Bhuvneshwar Kumar — IPL 2026 Season

Wickets (IPL 2026) 21 — Purple Cap leader
Economy Rate 7.46
Seasons with 20+ Wickets 4 (2014, 2016, 2017, 2026) — equals Bumrah's record
Previous Purple Caps 2016, 2017
Last IPL Six Before This 2016 — a 10-year gap
Last India Cap November 2022 — 3.5 years ago

2026 Is the New 2016

The parallels are uncanny. In 2016, Bhuvneshwar won the Purple Cap with Sunrisers Hyderabad, took 23 wickets, and helped them win the title. In 2026 — a full decade later — he's leading the Purple Cap race again, this time in RCB red. He's 36 now, hasn't represented India since a T20I in late 2022, and is bowling better than half the pacers who've replaced him in the national setup.

Four seasons with 20-plus IPL wickets. Only Jasprit Bumrah has matched that milestone. The difference? Bumrah is 32 and the undisputed best fast bowler on the planet. Bhuvneshwar is a man the selectors forgot three and a half years ago — and he's outperforming everyone they remembered.


The Freedom Factor

There's a line in the interview that explains more than any stat can. Asked about RCB's environment, Bhuvneshwar said: "This team management leaves everything to you. You feel happy when you can do whatever you want to do."

That's the difference between Bhuvneshwar at SRH, where he spent his final seasons managing his body through declining returns, and Bhuvneshwar at RCB, where he's been given the keys and told to drive. He took 17 wickets in their maiden title run last year. They retained him without hesitation. And he's repaid them with the best IPL season of his career — at an age when most seamers have retired or become franchise mentors.

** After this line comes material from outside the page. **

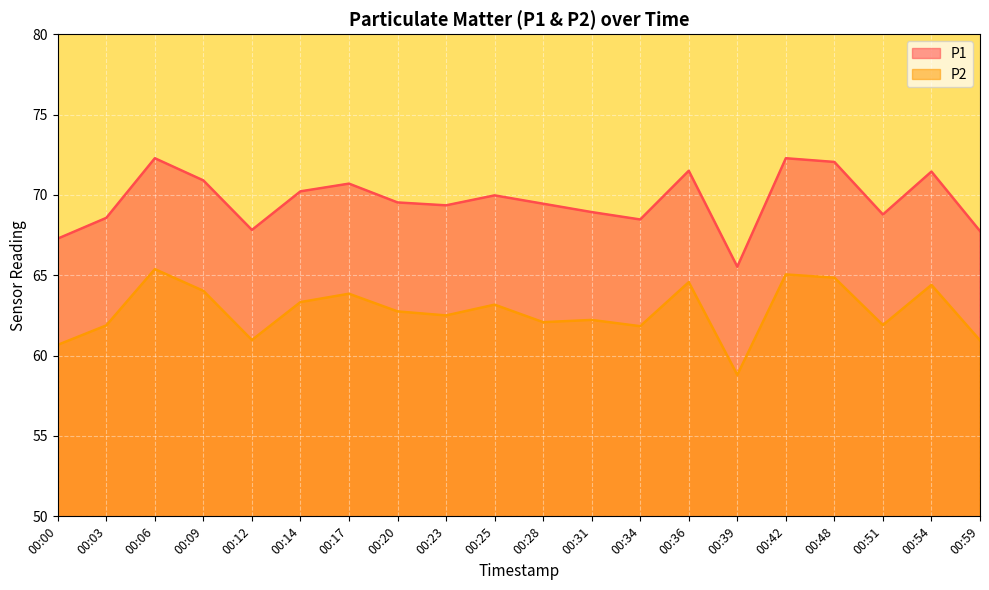

Reading left to right, list all the values displayed in this chart.

P1: 67.3	68.6	72.3	70.9	67.8	70.2	70.7	69.5	69.3	70.0	69.5	68.9	68.5	71.5	65.5	72.3	72.0	68.8	71.5	67.8
P2: 60.7	61.9	65.4	64.0	61.0	63.3	63.9	62.8	62.5	63.2	62.1	62.2	61.8	64.6	58.8	65.0	64.8	61.9	64.4	61.0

Behind the scenes, the infrastructure is deliberate. He keeps a private physio and trainer at home who work with him year-round, independent of any franchise setup. "Yes, there are physios and trainers with the team," he said, "but I've got a physio and a trainer back at home. They work hard with me as well." That's not motivation. That's systems.


This team management leaves everything to you. So, yes, you feel happy when you can do whatever you want to do.
Bhuvneshwar Kumar on RCB's environment

Should India Be Watching?

Virender Sehwag has already publicly told chief selector Ajit Agarkar to recall Bhuvneshwar for the upcoming T20I tour of Ireland and England. Sunil Gavaskar has called him "ageless." R Ashwin has backed him for an India return. The fans are demanding it on every platform.

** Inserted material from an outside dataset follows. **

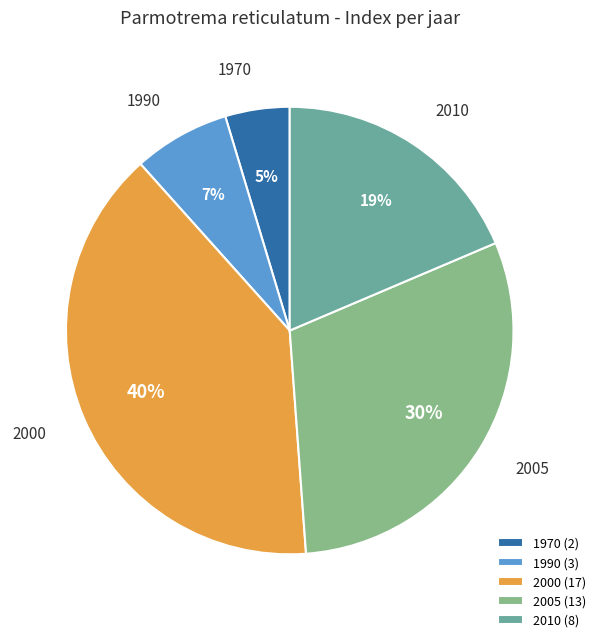

Do 2005 and 2000 together represent more than half of the pie?

Yes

And Bhuvneshwar? He didn't bring up India once. Not a single mention of selection, recall, or proving doubters wrong. When asked what keeps him going despite being dropped three years ago, he didn't launch into a redemption arc. He talked about discipline.

That's either the mark of a man at peace with his career — or a man who knows his bowling is doing all the talking he'll ever need. Either way, when a 36-year-old leads the Purple Cap race, hits sixes he hasn't hit in a decade, and finishes matches at number 10, the selectors don't need him to campaign. They just need to open their eyes.